(Saved entries)
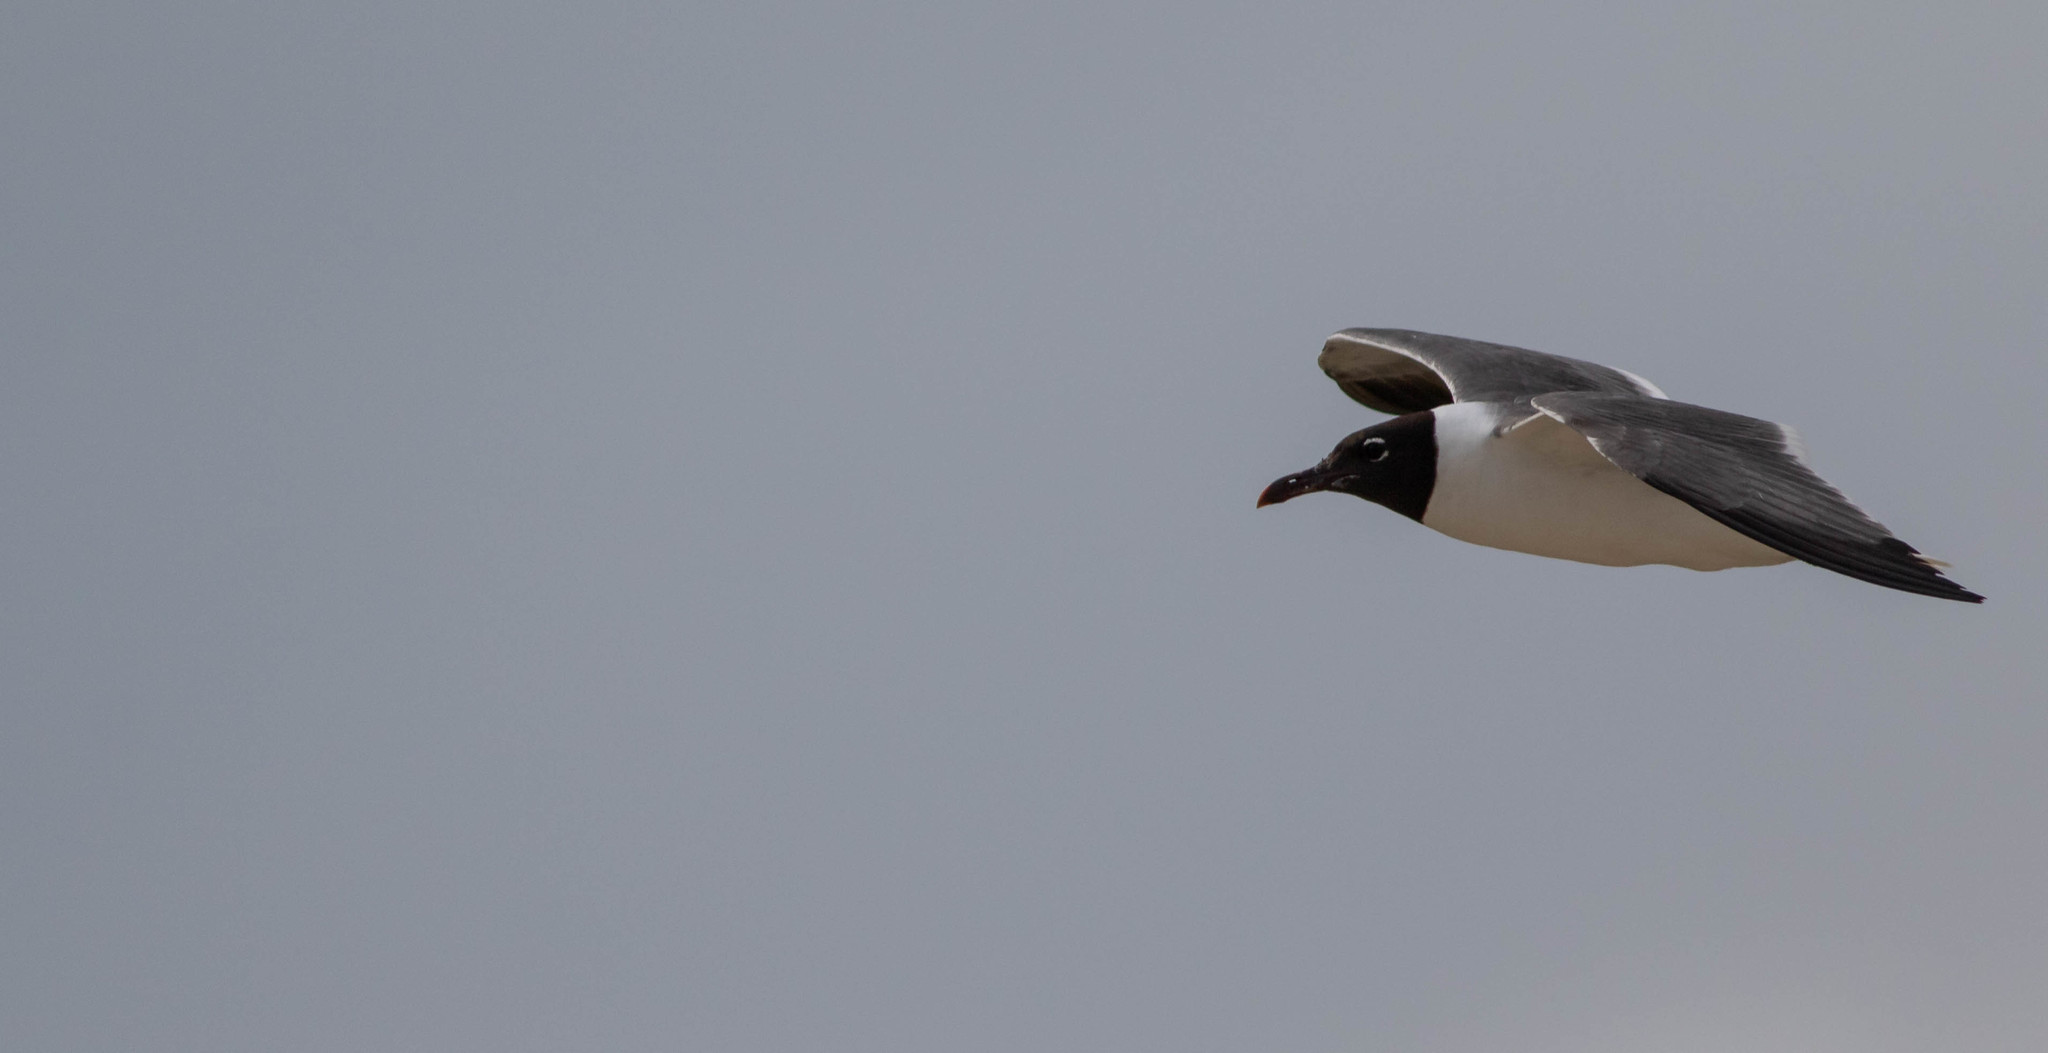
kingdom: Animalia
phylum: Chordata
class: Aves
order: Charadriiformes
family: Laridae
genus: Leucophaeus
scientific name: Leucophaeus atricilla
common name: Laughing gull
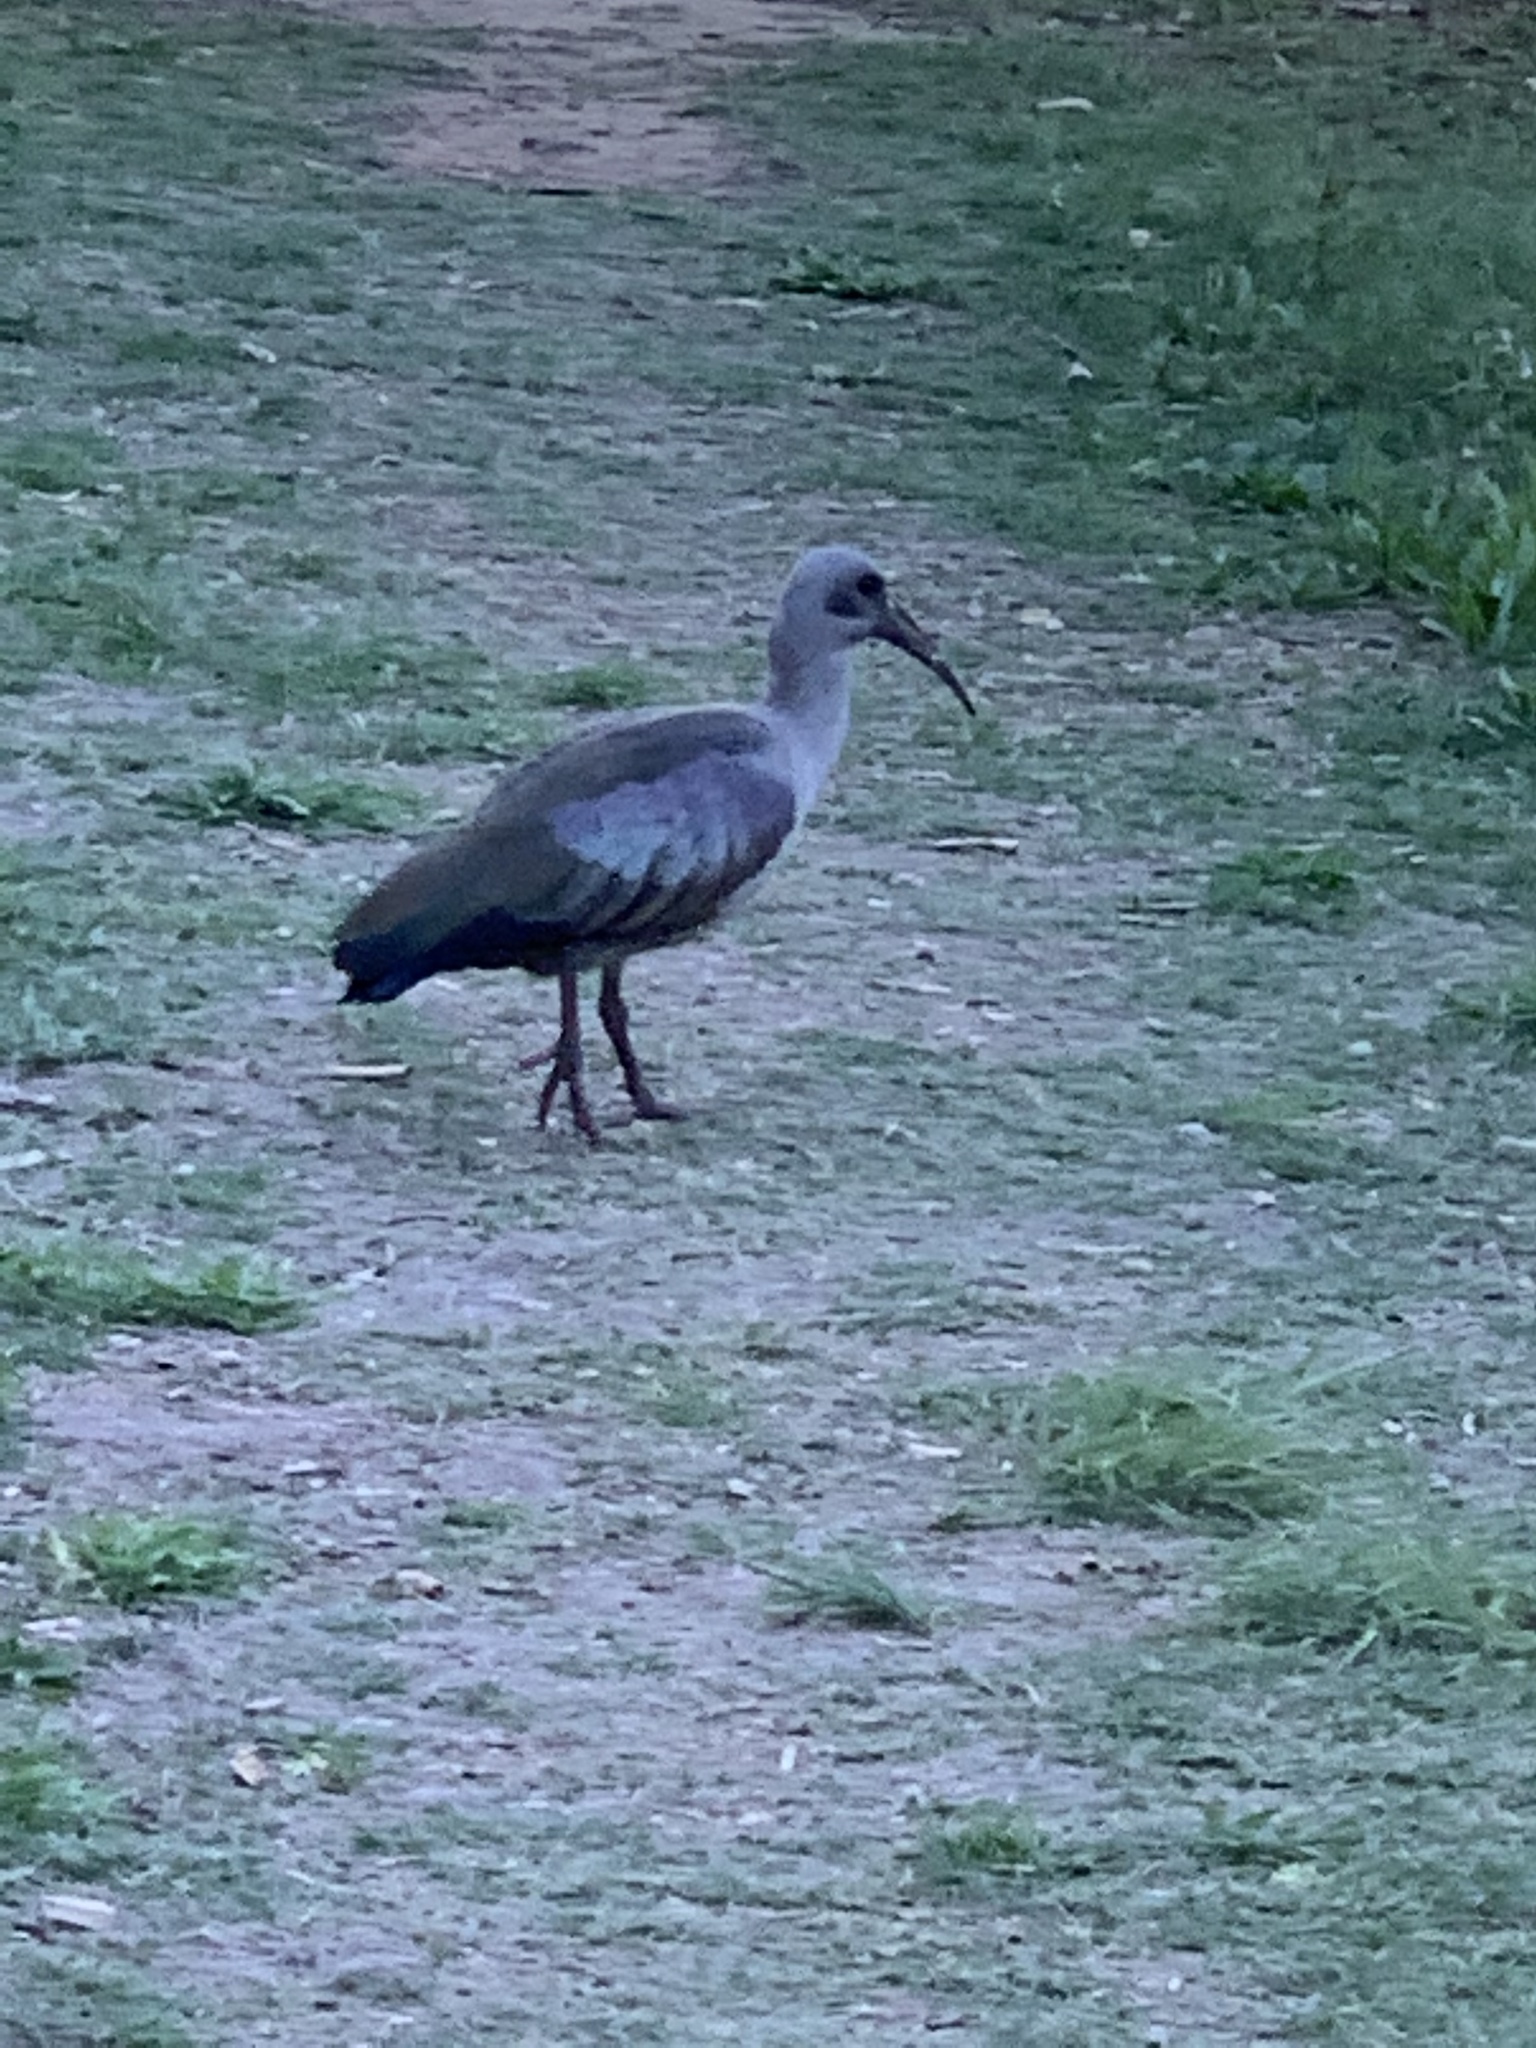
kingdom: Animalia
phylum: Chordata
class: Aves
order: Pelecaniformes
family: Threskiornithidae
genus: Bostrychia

TASK BRIEF: Convert the part of the items that opens with the line containing "order: Charadriiformes" and closes with the end of the items, that line included, into a JSON list of strings with one string per line and no blank lines. Leave the pictures out.

RESPONSE BELOW:
[
  "order: Charadriiformes",
  "family: Laridae",
  "genus: Leucophaeus",
  "scientific name: Leucophaeus atricilla",
  "common name: Laughing gull",
  "kingdom: Animalia",
  "phylum: Chordata",
  "class: Aves",
  "order: Pelecaniformes",
  "family: Threskiornithidae",
  "genus: Bostrychia"
]